On Jun 1, 2011, at 6:06 PM, Scott Grayban wrote:

> David Shaw said the following on 06/01/2011 02:45 PM:
>> On Jun 1, 2011, at 1:14 PM, Xian Stannard wrote:
>> 
>> 
>>> I can see that it is bad to loose keys that are in use, but why must
>>> every key from day zero be kept? The deletion need not be probibitive of
>>> the key being uploaded again: that could trigger it to be re-propagated.
>>> 
>> One danger is that a revoked key won't be seen as revoked by someone who 
>> needs to see it as such.  For example, let's say that I have a public key on 
>> the keyservers (call it "A"), and my secret key gets compromised.  I revoke 
>> that key, make a new one ("B"), and upload both A & B to the keyservers.
>> 
>> Now, someone who I communicated with before my key was compromised wants to 
>> get ahold of me, and so uses the only key they have: A.  They don't know 
>> that I have a new key, and checking the keyservers (gpg --refresh-keys, or 
>> similar for other programs) won't show them that A is revoked, because A got 
>> pruned from the keyserver when it was revoked.
>> 
>> Now, to be sure, we could design different ways of avoiding this issue, but 
>> personally, I'd want to see some real evidence of an upcoming problem with 
>> the keyserver DB size before going down that route.  I'm afraid I don't see 
>> a problem that needs fixing here.

> You can search the keyserver using just the email address and they would
> still get the new pub key

Sure, but that's requiring a behavioral change for all users.  They don't do 
that today.  There are years of "training" that would have to be overcome.

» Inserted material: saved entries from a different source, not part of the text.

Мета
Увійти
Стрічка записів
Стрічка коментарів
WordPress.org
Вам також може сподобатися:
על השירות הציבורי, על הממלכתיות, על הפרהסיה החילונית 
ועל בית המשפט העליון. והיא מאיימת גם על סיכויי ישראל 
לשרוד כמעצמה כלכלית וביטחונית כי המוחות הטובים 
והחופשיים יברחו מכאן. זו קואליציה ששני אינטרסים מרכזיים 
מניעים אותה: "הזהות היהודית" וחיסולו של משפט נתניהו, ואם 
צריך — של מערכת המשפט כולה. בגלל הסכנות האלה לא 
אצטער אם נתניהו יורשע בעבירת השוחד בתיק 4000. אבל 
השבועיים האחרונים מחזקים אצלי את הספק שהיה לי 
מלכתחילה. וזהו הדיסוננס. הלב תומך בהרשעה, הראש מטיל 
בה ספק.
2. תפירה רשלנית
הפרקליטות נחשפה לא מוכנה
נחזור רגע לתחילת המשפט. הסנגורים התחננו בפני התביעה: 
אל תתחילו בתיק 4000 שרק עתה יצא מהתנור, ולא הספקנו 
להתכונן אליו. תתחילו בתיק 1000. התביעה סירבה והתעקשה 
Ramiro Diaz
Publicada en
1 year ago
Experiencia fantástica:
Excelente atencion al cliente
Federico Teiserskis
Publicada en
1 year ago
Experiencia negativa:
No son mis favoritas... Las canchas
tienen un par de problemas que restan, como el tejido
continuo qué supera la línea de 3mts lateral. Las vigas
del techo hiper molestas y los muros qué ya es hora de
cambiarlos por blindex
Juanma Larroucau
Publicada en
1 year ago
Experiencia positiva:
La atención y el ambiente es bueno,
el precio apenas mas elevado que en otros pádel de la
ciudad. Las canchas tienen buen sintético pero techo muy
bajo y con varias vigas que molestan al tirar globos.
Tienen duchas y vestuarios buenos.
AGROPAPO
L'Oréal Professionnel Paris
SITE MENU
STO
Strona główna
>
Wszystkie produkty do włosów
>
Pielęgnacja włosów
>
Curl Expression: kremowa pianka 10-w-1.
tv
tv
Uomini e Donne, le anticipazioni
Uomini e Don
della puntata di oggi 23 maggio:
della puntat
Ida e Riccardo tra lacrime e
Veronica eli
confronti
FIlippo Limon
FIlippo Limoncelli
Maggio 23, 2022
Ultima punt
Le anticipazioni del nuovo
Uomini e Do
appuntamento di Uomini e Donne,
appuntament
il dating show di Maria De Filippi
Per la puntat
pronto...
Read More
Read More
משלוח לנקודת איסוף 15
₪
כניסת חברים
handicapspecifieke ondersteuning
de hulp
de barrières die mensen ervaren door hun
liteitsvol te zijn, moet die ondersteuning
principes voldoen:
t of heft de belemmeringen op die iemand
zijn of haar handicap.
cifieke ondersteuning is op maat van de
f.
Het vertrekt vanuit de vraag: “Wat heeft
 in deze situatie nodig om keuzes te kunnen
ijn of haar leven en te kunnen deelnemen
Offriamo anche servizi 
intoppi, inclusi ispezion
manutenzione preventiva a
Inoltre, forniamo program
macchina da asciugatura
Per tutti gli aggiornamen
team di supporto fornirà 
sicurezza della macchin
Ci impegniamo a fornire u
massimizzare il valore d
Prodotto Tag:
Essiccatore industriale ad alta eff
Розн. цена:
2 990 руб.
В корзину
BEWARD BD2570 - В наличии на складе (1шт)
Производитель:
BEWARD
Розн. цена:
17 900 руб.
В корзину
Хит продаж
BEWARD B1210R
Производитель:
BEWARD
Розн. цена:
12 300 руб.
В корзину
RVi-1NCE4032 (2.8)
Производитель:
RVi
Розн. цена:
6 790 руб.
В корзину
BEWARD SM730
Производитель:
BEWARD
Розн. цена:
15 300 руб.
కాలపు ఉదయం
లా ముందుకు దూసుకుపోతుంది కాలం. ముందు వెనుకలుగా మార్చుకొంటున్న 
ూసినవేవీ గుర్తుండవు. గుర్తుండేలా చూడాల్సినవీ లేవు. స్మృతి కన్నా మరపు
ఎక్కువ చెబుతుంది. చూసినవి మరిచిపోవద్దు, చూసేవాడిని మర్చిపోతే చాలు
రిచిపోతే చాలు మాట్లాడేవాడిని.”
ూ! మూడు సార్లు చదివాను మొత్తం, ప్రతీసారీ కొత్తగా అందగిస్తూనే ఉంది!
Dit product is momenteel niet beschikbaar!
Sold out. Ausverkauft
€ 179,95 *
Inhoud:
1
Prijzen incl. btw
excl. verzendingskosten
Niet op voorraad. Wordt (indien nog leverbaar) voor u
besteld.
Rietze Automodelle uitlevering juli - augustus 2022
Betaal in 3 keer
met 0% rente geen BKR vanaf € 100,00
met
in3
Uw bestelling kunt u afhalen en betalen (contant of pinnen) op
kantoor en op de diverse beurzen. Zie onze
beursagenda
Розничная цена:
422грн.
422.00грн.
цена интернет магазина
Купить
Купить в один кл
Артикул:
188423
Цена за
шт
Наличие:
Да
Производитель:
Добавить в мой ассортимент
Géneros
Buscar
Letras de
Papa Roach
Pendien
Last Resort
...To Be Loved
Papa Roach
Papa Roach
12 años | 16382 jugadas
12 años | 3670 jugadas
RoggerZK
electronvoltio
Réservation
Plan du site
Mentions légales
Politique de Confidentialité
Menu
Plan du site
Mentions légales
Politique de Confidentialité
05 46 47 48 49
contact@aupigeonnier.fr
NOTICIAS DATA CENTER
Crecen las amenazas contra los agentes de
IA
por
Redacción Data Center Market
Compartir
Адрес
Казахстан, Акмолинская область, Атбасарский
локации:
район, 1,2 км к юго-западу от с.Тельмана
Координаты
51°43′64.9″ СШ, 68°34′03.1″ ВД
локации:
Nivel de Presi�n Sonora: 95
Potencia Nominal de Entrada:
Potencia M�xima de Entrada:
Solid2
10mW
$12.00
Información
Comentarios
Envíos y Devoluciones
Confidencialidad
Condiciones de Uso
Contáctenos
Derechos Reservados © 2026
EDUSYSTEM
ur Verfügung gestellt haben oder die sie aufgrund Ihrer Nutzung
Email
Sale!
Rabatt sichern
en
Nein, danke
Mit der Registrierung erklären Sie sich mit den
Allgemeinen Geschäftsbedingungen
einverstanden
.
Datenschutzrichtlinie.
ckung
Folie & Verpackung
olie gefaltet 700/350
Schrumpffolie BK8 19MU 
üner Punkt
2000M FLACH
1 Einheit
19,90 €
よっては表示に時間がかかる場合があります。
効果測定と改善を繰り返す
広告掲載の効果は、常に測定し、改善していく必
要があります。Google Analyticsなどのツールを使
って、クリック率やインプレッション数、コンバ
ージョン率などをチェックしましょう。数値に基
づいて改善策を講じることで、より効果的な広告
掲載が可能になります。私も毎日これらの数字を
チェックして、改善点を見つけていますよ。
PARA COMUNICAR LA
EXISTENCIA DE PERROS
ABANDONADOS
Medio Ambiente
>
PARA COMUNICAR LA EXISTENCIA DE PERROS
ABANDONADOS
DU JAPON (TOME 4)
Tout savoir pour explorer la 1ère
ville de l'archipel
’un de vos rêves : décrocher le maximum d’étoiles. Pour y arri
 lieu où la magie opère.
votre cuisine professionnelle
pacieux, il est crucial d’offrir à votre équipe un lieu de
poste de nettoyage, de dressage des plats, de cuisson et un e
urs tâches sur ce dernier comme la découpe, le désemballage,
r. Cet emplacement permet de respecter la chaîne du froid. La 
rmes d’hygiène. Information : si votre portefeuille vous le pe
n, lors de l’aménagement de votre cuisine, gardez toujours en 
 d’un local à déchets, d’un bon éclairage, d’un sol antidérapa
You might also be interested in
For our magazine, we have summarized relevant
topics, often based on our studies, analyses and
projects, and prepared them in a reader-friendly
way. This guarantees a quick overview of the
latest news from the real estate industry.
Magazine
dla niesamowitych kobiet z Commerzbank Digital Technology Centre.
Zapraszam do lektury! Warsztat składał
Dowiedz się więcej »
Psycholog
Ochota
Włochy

Requiring a behavioral change to fix something that isn't widely felt to be a 
problem in the first place seems odd to me.

But still, let's say I'm wrong and you're right: just set up a keyserver 
network that follows whatever key retention policy you desire.  The code and 
initial keydumps are publicly available.  I think it would be unfortunate, and 
risk confusing people (and confusion in a security context is usually not 
desirable), but nobody can stop you.